Copy out the records with every "label" swapped for "category" and nothing else altered. Leave the pictures out.

- Record set
= = = = = = =
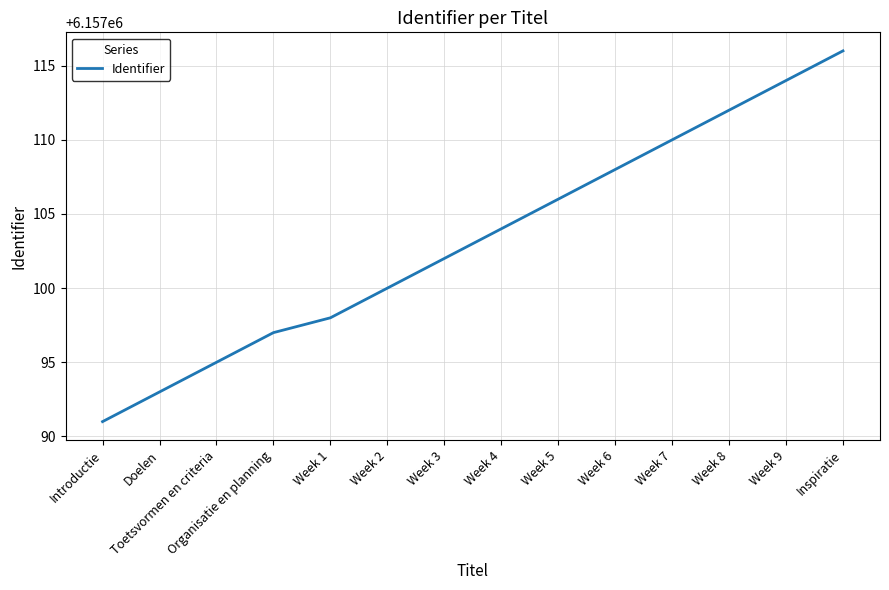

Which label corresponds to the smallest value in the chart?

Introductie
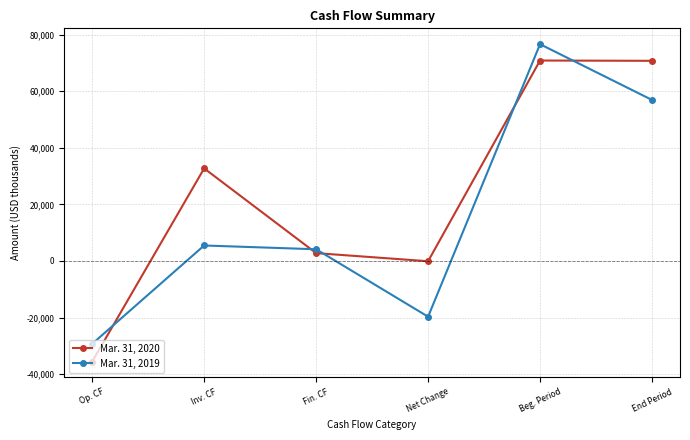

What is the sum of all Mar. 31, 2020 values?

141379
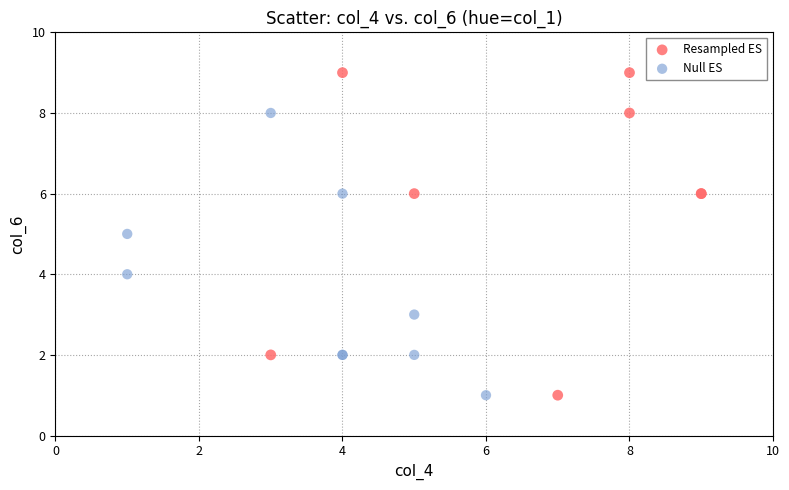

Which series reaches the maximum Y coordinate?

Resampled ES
= = = = = = =
- Result of this task
Which category corresponds to the smallest value in the chart?

Introductie

What is the sum of all Mar. 31, 2020 values?

141379

Which series reaches the maximum Y coordinate?

Resampled ES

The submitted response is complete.